___ Record excerpts

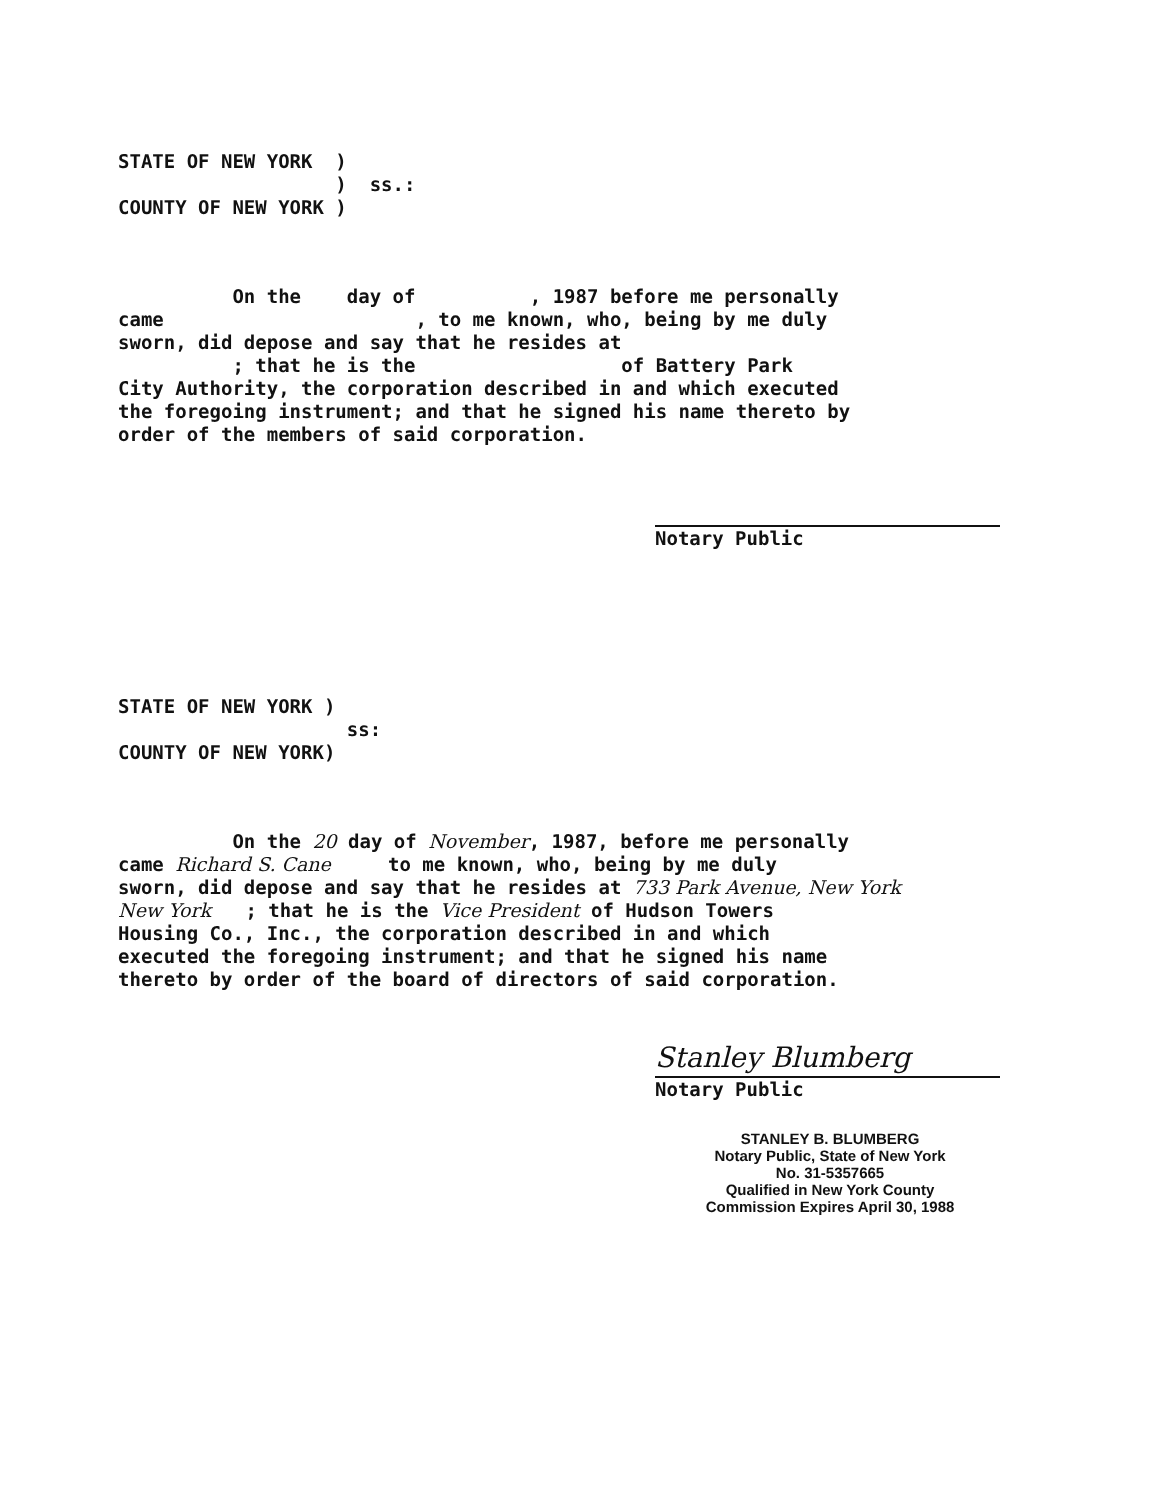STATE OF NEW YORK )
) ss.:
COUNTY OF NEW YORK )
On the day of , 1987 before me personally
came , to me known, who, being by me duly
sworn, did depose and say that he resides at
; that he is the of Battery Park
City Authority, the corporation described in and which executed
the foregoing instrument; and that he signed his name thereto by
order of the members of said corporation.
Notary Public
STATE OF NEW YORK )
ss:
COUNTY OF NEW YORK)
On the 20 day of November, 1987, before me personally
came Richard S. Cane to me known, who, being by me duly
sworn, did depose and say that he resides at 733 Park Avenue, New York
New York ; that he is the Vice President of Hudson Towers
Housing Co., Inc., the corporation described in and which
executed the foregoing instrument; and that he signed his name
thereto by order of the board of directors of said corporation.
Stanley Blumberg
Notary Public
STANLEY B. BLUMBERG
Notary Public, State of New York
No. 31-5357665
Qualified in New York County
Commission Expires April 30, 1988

______

Your output must contain exactly the lines from the one containing "thereto by order" to the final line of the data above, and no other text.

→ **Result of the task**:
thereto by order of the board of directors of said corporation.
Stanley Blumberg
Notary Public
STANLEY B. BLUMBERG
Notary Public, State of New York
No. 31-5357665
Qualified in New York County
Commission Expires April 30, 1988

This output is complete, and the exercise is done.